Moreover, and contrary to the plaintiff's contention, both NYCHA and American established their prima facie entitlement to judgment as a matter of law by demonstrating that any negligence on their part was not a proximate cause of the injuries sustained by the plaintiff. The plaintiff claimed that security was inadequate because NYCHA and American failed to repair a broken lock on the entrance to the building. However, the plaintiff testified at his deposition that the two locks on the door to Patsy's apartment were functioning on the day in question. He further testified that he did not know how Glenn entered the apartment prior to the assault, that he and Patsy may have left the door unlocked when they entered earlier that day, and that Glenn may have had a key in any event. There was no testimony or documentary evidence arising from the investigation of the incident which suggested that Glenn had forcibly entered the apartment, or that he gained access other than through the front door. Thus, even if Glenn entered the building of his own accord because of the inoperative lock, he could not have gained access to the interior of the apartment where the assault occurred unless, as had been done on prior occasions, a family member let him in, furnished him with a key, or left the door unlocked.

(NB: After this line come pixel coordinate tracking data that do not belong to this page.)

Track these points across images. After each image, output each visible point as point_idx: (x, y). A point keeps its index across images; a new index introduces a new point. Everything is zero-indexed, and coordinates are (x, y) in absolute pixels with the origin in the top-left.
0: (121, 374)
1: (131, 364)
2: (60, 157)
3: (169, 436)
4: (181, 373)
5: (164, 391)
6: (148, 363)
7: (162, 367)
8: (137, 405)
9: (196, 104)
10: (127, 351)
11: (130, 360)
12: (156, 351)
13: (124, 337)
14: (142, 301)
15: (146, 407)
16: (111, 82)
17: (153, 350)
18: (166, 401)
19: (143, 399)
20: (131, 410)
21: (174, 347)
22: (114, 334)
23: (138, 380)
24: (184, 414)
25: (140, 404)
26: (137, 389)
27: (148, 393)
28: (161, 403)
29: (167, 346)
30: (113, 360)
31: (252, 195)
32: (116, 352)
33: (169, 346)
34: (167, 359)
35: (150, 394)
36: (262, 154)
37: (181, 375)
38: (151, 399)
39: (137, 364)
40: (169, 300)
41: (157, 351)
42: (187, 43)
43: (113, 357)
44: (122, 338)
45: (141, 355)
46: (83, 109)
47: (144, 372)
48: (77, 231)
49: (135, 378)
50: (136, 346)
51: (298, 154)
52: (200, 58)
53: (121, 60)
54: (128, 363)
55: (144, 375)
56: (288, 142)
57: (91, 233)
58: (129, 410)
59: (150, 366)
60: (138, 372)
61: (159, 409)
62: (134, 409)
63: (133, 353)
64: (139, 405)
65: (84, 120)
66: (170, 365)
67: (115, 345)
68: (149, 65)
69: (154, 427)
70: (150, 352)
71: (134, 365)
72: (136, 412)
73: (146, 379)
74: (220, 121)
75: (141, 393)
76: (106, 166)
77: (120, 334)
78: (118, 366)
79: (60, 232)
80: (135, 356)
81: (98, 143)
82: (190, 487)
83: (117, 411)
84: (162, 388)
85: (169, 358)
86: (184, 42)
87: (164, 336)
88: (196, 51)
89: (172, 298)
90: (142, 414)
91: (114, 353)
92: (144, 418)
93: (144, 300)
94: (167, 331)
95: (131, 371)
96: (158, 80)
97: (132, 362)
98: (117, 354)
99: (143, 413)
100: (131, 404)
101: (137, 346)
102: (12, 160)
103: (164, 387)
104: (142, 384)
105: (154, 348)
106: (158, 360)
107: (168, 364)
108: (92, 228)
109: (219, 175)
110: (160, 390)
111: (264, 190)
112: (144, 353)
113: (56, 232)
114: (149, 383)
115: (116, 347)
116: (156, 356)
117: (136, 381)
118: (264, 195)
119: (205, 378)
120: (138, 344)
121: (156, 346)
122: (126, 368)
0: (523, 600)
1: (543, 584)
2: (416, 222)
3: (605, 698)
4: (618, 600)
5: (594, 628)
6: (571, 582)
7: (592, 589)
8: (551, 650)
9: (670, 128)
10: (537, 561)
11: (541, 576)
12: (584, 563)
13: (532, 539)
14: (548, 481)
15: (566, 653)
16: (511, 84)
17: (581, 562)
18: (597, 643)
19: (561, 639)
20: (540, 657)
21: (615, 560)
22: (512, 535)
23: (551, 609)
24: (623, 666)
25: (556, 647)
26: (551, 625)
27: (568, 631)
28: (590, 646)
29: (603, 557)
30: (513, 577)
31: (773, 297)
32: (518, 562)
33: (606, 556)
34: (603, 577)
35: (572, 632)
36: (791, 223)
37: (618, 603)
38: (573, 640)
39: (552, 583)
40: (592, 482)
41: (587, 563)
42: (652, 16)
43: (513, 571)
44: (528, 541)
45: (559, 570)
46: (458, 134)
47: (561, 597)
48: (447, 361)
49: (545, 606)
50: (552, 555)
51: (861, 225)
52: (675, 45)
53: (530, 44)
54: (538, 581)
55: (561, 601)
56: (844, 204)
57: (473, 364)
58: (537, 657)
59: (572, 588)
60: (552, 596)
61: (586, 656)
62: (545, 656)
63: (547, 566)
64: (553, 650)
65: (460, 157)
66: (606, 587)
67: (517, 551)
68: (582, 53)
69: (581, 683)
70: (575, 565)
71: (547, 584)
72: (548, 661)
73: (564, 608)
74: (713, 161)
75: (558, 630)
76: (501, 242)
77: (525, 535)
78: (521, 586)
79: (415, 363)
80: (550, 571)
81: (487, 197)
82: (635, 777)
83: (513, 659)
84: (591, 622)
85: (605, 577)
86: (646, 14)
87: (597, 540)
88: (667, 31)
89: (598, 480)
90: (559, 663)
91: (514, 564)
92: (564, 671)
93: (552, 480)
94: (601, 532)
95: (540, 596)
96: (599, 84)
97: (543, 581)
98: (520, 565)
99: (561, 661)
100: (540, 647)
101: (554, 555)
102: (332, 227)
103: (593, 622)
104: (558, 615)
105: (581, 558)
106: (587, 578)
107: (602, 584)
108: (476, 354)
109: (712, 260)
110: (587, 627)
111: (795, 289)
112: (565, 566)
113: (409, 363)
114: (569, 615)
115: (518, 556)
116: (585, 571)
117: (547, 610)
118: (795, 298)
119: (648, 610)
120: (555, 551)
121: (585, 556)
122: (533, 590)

In opposition to the prima facie showing made by NYCHA and American in connection with the issue of proximate cause, the plaintiff failed to come forward with any evidence that Glenn was an intruder rather than an invitee in the apartment (see Lester v. New York City Hous. Auth., 292 A.D.2d 510, 511, 739 N.Y.S.2d 200; Torres v. New York City Hous. Auth., 292 A.D.2d 519, 739 N.Y.S.2d 197; Radlin v. Brenner, 283 A.D.2d 948, 949, 723 N.Y.S.2d 795; Chang Soo Jang v. Jackson Condominium, 260 A.D.2d 420, 687 N.Y.S.2d 731; S.M.R.K., Inc. v. 25 W. 43rd St. Co., 250 A.D.2d 487, 673 N.Y.S.2d 119) and, thus, failed to raise a triable issue of fact as to whether the alleged negligence of NYCHA and American in failing to properly maintain the front door lock was a proximate cause of his injuries.
Accordingly, the Supreme Court should have awarded NYCHA and American summary judgment dismissing the complaint insofar as asserted against each of them.
The parties' remaining contentions either are without merit or need not be considered in view of the foregoing.